Harbour Asset Management has seen the departure of two veterans with the exits of long-time chair, Graeme Wong, and executive director, Ainsley McLaren.
McLaren has served as executive director client engagement at Harbour for about eight years following an almost 30-year career in the local institutional funds sector including senior investment positions at ASB and Westpac.
At the same time, Wong – on the Harbour board since 2009 – retired as chair at the end of March with fellow director, Murray Brown, stepping into the role.
Brown has “30 years of investment experience, including as a portfolio manager”, according to a Harbour statement.
“He has been serving as an independent director on Harbour’s Board since 2020.”
The changes also triggered a governance reshuffle with Graham Ansell, replacing Brown as chair of the Harbour audit, risk and regulation committee.
Ansell joined the Harbour board last October in the wake of the manager’s shift to new ownership under the FirstCape conglomerate also including BNZ Investments, Jarden and JBWere.
He took on governance duties at the BNZ fund business in 2019 after ending a 20-year run at ANZ – the last six as chief investment officer – the previous year.
Under the FirstCape structure finalised early last year, Harbour assumed control of the roughly $6 billion BNZ KiwiSaver and retail funds operation.
FirstCape chief, Malcolm Jackson, also stepped down from the Harbour board at the end of March with Nichola Hiatt filling the gap.
Hiatt, FirstCape general counsel, was named to the Harbour board in October 2024.

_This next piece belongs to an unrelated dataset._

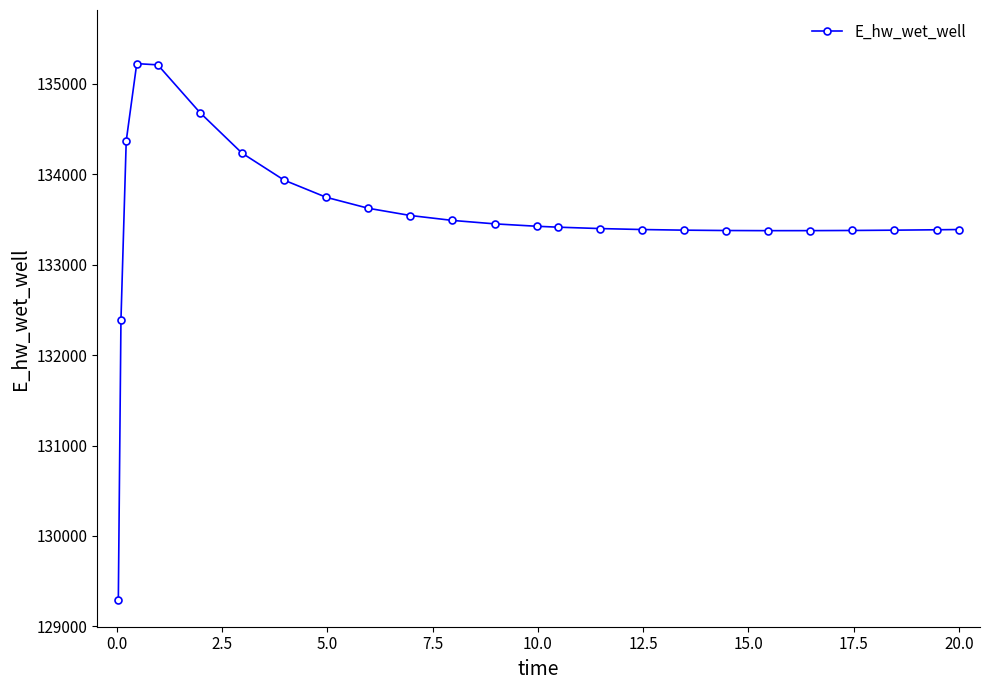

What is the value of the 25th point from the left?

133389.0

Jackson remains as director on a range of other FirstCape entities.
Meanwhile, Harbour investment sales specialist, Shannon Murphy, has shifted to Fisher Funds in a senior role servicing the intermediary market.
The Auckland-based Murphy moved to Harbour from the Lifetime Income business in 2019.

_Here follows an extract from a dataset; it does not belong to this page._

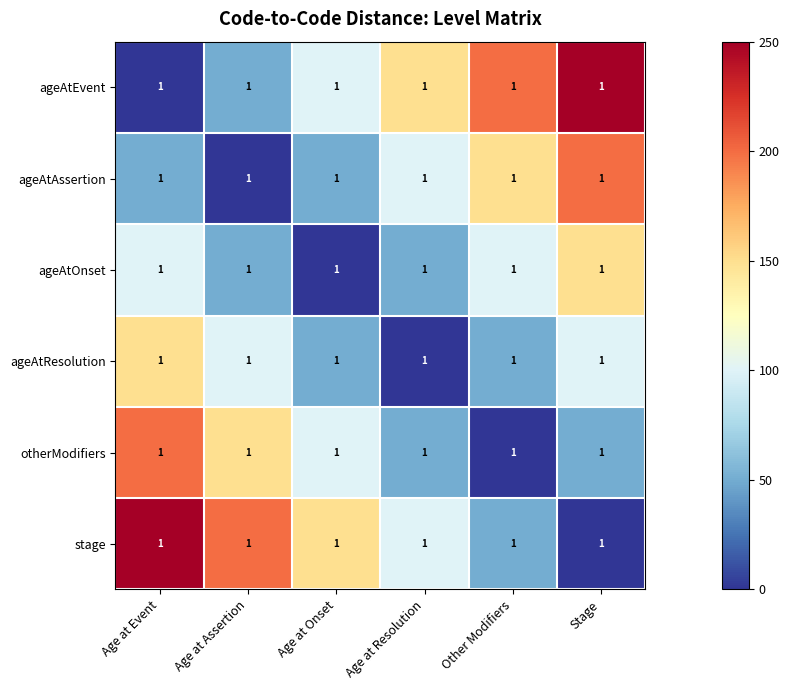

Where does the stage series first go above 150?

Age at Event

Elsewhere, the Australia-headquartered exchange-traded fund specialist, Betashares, is looking to beef up its NZ arm with a senior analyst job up for grabs.

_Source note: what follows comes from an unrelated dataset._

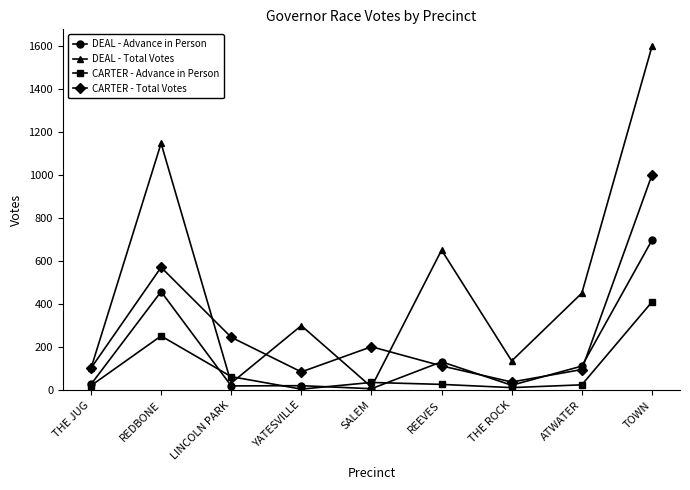

What is the sum of all DEAL - Total Votes values?

4431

The full-time role reports to Betashares NZ executive director, Hugh Stevens.
According to the job specs, duties include “helping design and launch investment products, engaging with financial advisers and investors, sharing insights, and ensuring our commercial strategies deliver results”.
Betashares officially opened shop in NZ in 2021, appointing former (and now current) Smartshares (now Smart) institutional head, Thom Bentley, to lead the charge.
Bentley resigned the following year while Stevens, ex Smartshares chief, took on the Betashares NZ position in 2023. Stevens also runs the UK pension transfer business, i-Select.
The Australian manager has released seven portfolio investment entity funds here (the latest a NZ ‘sustainable’ equities tracker in October last year) with about $200 million under management at the latest count.